Thyrotoxic cardiomyopathy – a serious consequence of uncontrolled Graves thyrotoxicosis
M S Siddiqui, K Muralidhara, Central Middlesex Hospital, London Northwest Healthcare NHS Trust
A forty seven year old lady with known diagnosis of Graves’ disease was admitted under cardiology with acute cardiac sounding chest pain, shortness of breath, and diaphoresis. ECG revealed atrial fibrillation with fast ventricular rate and troponins were elevated. She was clinically thyrotoxic with a prominent multinodular goitre and audible thyroid bruit. She also had profound proximal weakness, and pretibial myxoedema.
The diagnosis of Graves’ disease was made 18 months prior to this presentation with elevated TSH receptor antibody (TRAb) titres at 49.1 u/ml (NR 0 – 0.4 u/ml) and a very high free T3 (>46 pmol/L). The thyrotoxicosis remained poorly controlled on variable doses of carbimazole. There was no concern about compliance with antithyroid medications.
A coronary angiogram to exclude coronary artery disease was normal. An echocardiogram demonstrated a reduced ejection fraction of 50% with hypokinesia of apical, mid and basal inferior septum. She was diagnosed with nonischemic thyrotoxic cardiomyopathy with atrial fibrillation which was managed with beta blockers, digoxin and anticoagulation.
The thyrotoxicosis was controlled with high doses of propylthiouracil and a brief period of steroids. A repeat TRAb titre during her admission was more than 100 IU/L (NR 0 – 1.8 IU/L). Over the course of next four months, she became clinically and biochemically euthyroid through careful outpatient monitoring and dose adjustment. She did not have thyroid eye disease which was further confirmed on assessment in thyroid eye clinic. The improvement in her thyroid function was associated with recovery in her cardiac function and follow-up echocardiogram demonstrated normal ventricular function with no regional wall motion abnormalities. However, she remains in atrial fibrillation and continues on beta-blockers and anticoagulation.

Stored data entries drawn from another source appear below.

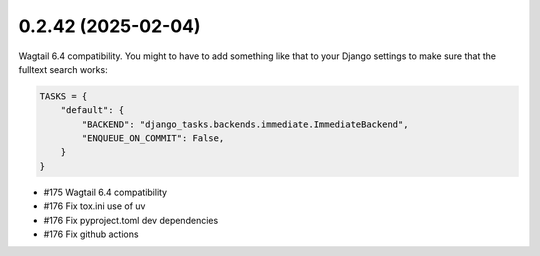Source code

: 0.2.42 (2025-02-04)
-------------------

Wagtail 6.4 compatibility. You might to have to add something like that to your
Django settings to make sure that the fulltext search works:

.. code-block:: python

    TASKS = {
        "default": {
            "BACKEND": "django_tasks.backends.immediate.ImmediateBackend",
            "ENQUEUE_ON_COMMIT": False,
        }
    }

- #175 Wagtail 6.4 compatibility
- #176 Fix tox.ini use of uv
- #176 Fix pyproject.toml dev dependencies
- #176 Fix github actions
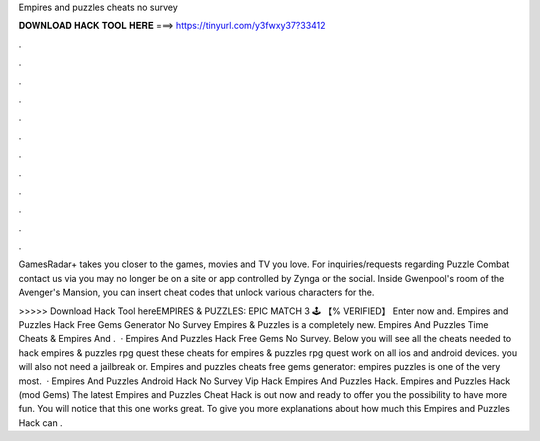 Empires and puzzles cheats no survey



𝐃𝐎𝐖𝐍𝐋𝐎𝐀𝐃 𝐇𝐀𝐂𝐊 𝐓𝐎𝐎𝐋 𝐇𝐄𝐑𝐄 ===> https://tinyurl.com/y3fwxy37?33412



.



.



.



.



.



.



.



.



.



.



.



.

GamesRadar+ takes you closer to the games, movies and TV you love. For inquiries/requests regarding Puzzle Combat contact us via you may no longer be on a site or app controlled by Zynga or the social. Inside Gwenpool's room of the Avenger's Mansion, you can insert cheat codes that unlock various characters for the.

>>>>> Download Hack Tool hereEMPIRES & PUZZLES: EPIC MATCH 3 🕹️ 【% VERIFIED】 Enter now and. Empires and Puzzles Hack Free Gems Generator No Survey  Empires & Puzzles is a completely new. Empires And Puzzles Time Cheats & Empires And .  · Empires And Puzzles Hack Free Gems No Survey. Below you will see all the cheats needed to hack empires & puzzles rpg quest these cheats for empires & puzzles rpg quest work on all ios and android devices. you will also not need a jailbreak or. Empires and puzzles cheats free gems generator: empires puzzles is one of the very most.  · Empires And Puzzles Android Hack No Survey Vip Hack Empires And Puzzles Hack. Empires and Puzzles Hack (mod Gems) The latest Empires and Puzzles Cheat Hack is out now and ready to offer you the possibility to have more fun. You will notice that this one works great. To give you more explanations about how much this Empires and Puzzles Hack can .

Following discussion in thyroid MDT, in view of large goitre with very high TRAb titres, she underwent total thyroidectomy. To our knowledge, she remains in remission with no new systemic manifestations of Graves’ disease.
As reminded by this case, cardiomyopathy, although rare, is a well-recognised potentially serious complication of Graves’ thyrotoxicosis. Conventional treatment for hyperthyroidism usually reverses the cardiac complications.